待分析文本:
——

13: DESIGN A SEARCH AUTOCOMPLETE SYSTEM - swchen1234/systemDesign GitHub Wiki
Step 1 - Understand the problem and establish design scope
提问:
- query only at the beginning or middle as well
- how many suggestions return?
- spell check?
- language
- capitalization and special characters?
- DAU
Back of the envelope estimation
- Assume 10 million daily active users (DAU).
- An average person performs 10 searches per day.
- 20 bytes of data per query string
- 20 requests are sent for each search on average
- ~24,000 query per second (QPS) = 10,000,000 users * 10 queries / day * 20 characters / 24 hours / 3600 seconds. Peak QPS = QPS * 2 = ~48,000
- Assume 20% of the daily queries are new. 10 million * 10 queries / day * 20 byte per query * 20% = 0.4 GB. This means 0.4GB of new data is added to storage daily.
Step 2 - Propose high-level design and get buy-in
Data gathering service
Assume we have a frequency table
- Query: it stores the query string.
- Frequency: it represents the number of times a query has been searched.that stores the query string and its frequency
Query service
通过如下sql得到,在data少的情况下是可行的,但不适合数据多的情况。
Step 3 - Design deep dive
Trie data structure
构造trie, 且在每个叶节点存放该单词的freq,改进:
-
Limit the max length of a prefix 这样find prefix的时间就从O(p)减少成了O(small constant)
-
Cache top search queries at each node 极大的减少时间,但会增加space
改进后的时间复杂度:
- Find the prefix node. Time complexity: O(1)
- Return top k. Since top k queries are cached, the time complexity for this step is O(1).
Data gathering service
- 实时更新数据不可行,而且top results也许很不经常变化. 我们根据 where data comes from and how data is used来进行设计。

——

待分析数据:

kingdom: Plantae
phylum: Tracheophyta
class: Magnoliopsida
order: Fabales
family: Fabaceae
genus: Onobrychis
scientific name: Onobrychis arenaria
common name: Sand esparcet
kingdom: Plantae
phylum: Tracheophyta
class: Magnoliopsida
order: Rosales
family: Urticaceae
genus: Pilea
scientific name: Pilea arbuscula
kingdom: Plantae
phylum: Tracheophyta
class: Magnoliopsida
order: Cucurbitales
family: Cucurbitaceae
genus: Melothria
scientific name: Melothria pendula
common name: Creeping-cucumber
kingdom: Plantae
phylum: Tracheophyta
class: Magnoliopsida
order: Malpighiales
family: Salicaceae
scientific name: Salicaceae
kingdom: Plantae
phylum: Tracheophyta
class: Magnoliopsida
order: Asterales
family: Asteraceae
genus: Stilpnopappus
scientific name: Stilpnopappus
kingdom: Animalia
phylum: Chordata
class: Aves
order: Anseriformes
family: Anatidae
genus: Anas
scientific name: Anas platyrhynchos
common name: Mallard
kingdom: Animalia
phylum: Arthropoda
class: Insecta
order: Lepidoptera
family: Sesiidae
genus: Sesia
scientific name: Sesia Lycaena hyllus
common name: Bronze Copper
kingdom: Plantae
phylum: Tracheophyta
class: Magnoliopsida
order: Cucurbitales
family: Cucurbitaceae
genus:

——

练习任务:
A. 根据搜索自动补全系统设计的文本,估算出的峰值QPS大约是多少?
B. 请把搜索自动补全系统设计的文本中的句子"An average person performs 10 searches per day."译成中文。
C. 请接着搜索自动补全系统设计的文本的最后一句继续往下写。

各题答案:
A. 约48,000。

B. 平均每人每天进行10次搜索。

C.
- 尽管不同系统不同,但共同点是:data used to build the trie is usually from analytics or logging services.
Analytics Logs
- append-only, not indexed.
Aggregators
- Analytics logs的数据太大,我们需要aggregate.
- 根据应用场景决定aggregate的频率
Aggregated Data
Workers
Workers are a set of servers that perform asynchronous jobs at regular intervals. They build the trie data structure and store it in Trie DB.
Trie Cache
Trie Cache is a distributed cache system that keeps trie in memory for fast read. It takes a weekly snapshot of the DB.
Trie DB
Trie DB is the persistent storage. Two options are available to store the data:
- Document Store: 因为trie每周新建一颗, 我们可以定期take snapshot of the doc, serialize it and store it.
- Key-value store: A trie can be represented in a hash table by setting
- hash key: prefix in the trie
- hash value: data on each trie node
Query service
速度优化:
- AJAX request. For web applications, browsers usually send AJAX requests to fetch autocomplete results. The main benefit of AJAX is that sending/receiving a request/response does not refresh the whole web page.
- Browser caching. autocomplete suggestions can be saved in browser cache to allow subsequent requests to get results from the cache directly. Google caches the results in the browser for 1 hour. Data sampling:only 1 out of every N requests is logged by the system.
Trie operations
- Create Trie is created by workers using aggregated data. The source of data is from Analytics Log/DB.
- Update Option 1: Update the trie weekly Option 2: Update individual trie node directly => 慢!但对small trie可行,注意更新一个node时,其向上一直到根结点的node全部都要更新。
- Delete We add a filter layer (Figure 13-14) in front of the Trie Cache to filter out unwanted suggestions.
Scale the storage
如果仅依照字母顺序sharding, 会有data uneven distribution问题 =》 分析历史频率分布,由shard map manager 维持一个lookup database以决定存储位置。
Step 4 - Wrap up
- multiple languages? 使用Unicode characters in trie nodes
- What if top search queries in one country are different from others? 不同国家用不同trie
- How can we support the trending (real-time) search queries?
- Reduce the working data set by sharding.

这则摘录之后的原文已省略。